### WORK ITEM
Whatever precedes the line containing "keine Bewertung)" is not copied; that line and every line after it through the final one below are copied exactly, except pictures.

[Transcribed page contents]

= Beginning of Section =

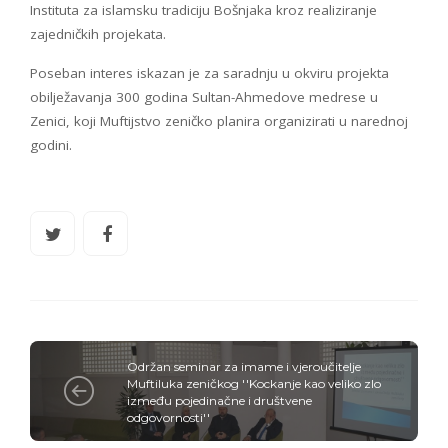
Instituta za islamsku tradiciju Bošnjaka kroz realiziranje
zajedničkih projekata.
Poseban interes iskazan je za saradnju u okviru projekta
obilježavanja 300 godina Sultan-Ahmedove medrese u
Zenici, koji Muftijstvo zeničko planira organizirati u narednoj
godini.
Održan seminar za imame i vjeroučitelje
Muftiluka zeničkog ''Kockanje kao veliko zlo
između pojedinačne i društvene
odgovornosti''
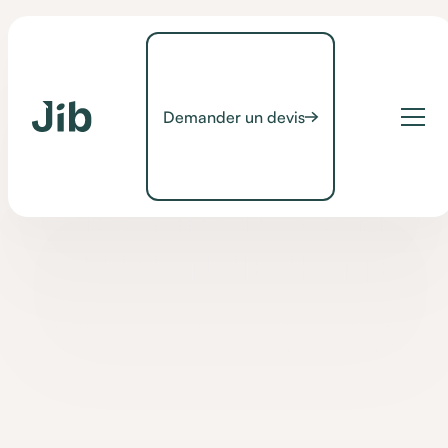
Demander un devis
Conseils
#1 AIDE - COMMENT
FAIRE FINANCER MA
SOLUTION JIB HOME ?
En tant que particulier, vous pouvez bénéficier de plusieurs
aides financières qui permettent, seules ou cumulées,
d’acquérir nos solutions JIB HOME gratuitement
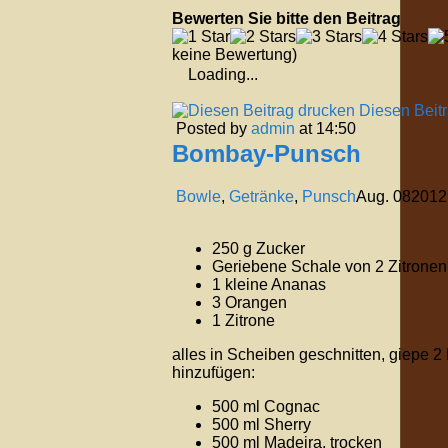
Bewerten Sie bitte den Beitrag
keine Bewertung)
Loading...
Diesen Beit
Posted by
admin
at 14:50
Bombay-Punsch
Bowle
,
Getränke
,
Punsch
Aug.
08
2012
250 g Zucker
Geriebene Schale von 2 Zitronen
1 kleine Ananas
3 Orangen
1 Zitrone
alles in Scheiben geschnitten, giepe 2
hinzufügen:
500 ml Cognac
500 ml Sherry
500 ml Madeira, trocken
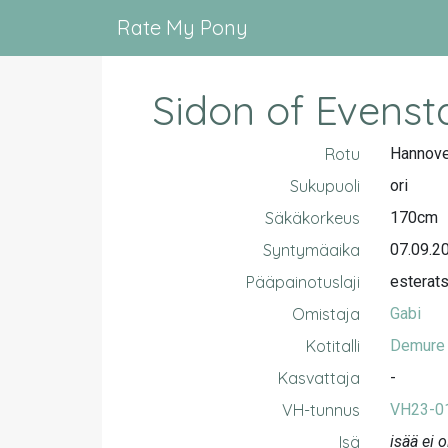
Rate My Pony
Sidon of Evenst
Rotu
Hannove
Sukupuoli
ori
Säkäkorkeus
170cm
Syntymäaika
07.09.2
Pääpainotuslaji
esterat
Omistaja
Gabi
Kotitalli
Demure
Kasvattaja
-
VH-tunnus
VH23-0
Isä
isää ei o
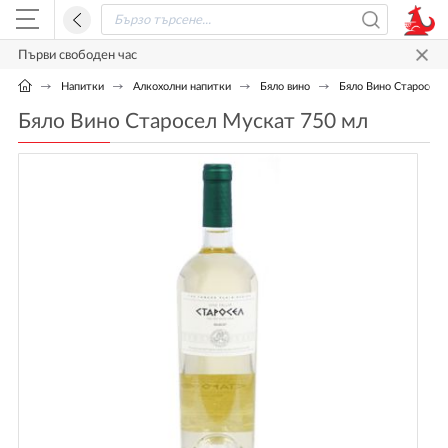
Първи свободен час
Напитки
Алкохолни напитки
Бяло вино
Бяло Вино Старосел 
Бяло Вино Старосел Мускат 750 мл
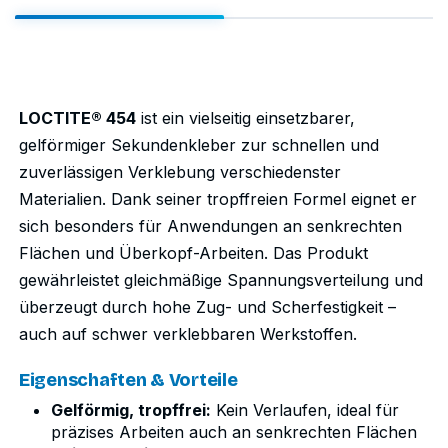
LOCTITE® 454
ist ein vielseitig einsetzbarer,
gelförmiger Sekundenkleber zur schnellen und
zuverlässigen Verklebung verschiedenster
Materialien. Dank seiner tropffreien Formel eignet er
sich besonders für Anwendungen an senkrechten
Flächen und Überkopf-Arbeiten. Das Produkt
gewährleistet gleichmäßige Spannungsverteilung und
überzeugt durch hohe Zug- und Scherfestigkeit –
auch auf schwer verklebbaren Werkstoffen.
Eigenschaften & Vorteile
Gelförmig, tropffrei:
Kein Verlaufen, ideal für
präzises Arbeiten auch an senkrechten Flächen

= End of Section =

### EXERCISE RESPONSE
keine Bewertung)
Loading...
Diesen Beit
Posted by
admin
at 14:50
Bombay-Punsch
Bowle
,
Getränke
,
Punsch
Aug.
08
2012
250 g Zucker
Geriebene Schale von 2 Zitronen
1 kleine Ananas
3 Orangen
1 Zitrone
alles in Scheiben geschnitten, giepe 2
hinzufügen:
500 ml Cognac
500 ml Sherry
500 ml Madeira, trocken
Rate My Pony
Sidon of Evenst
Rotu
Hannove
Sukupuoli
ori
Säkäkorkeus
170cm
Syntymäaika
07.09.2
Pääpainotuslaji
esterat
Omistaja
Gabi
Kotitalli
Demure
Kasvattaja
-
VH-tunnus
VH23-0
Isä
isää ei o
Първи свободен час
Напитки
Алкохолни напитки
Бяло вино
Бяло Вино Старосел 
Бяло Вино Старосел Мускат 750 мл
LOCTITE® 454
ist ein vielseitig einsetzbarer,
gelförmiger Sekundenkleber zur schnellen und
zuverlässigen Verklebung verschiedenster
Materialien. Dank seiner tropffreien Formel eignet er
sich besonders für Anwendungen an senkrechten
Flächen und Überkopf-Arbeiten. Das Produkt
gewährleistet gleichmäßige Spannungsverteilung und
überzeugt durch hohe Zug- und Scherfestigkeit –
auch auf schwer verklebbaren Werkstoffen.
Eigenschaften & Vorteile
Gelförmig, tropffrei:
Kein Verlaufen, ideal für
präzises Arbeiten auch an senkrechten Flächen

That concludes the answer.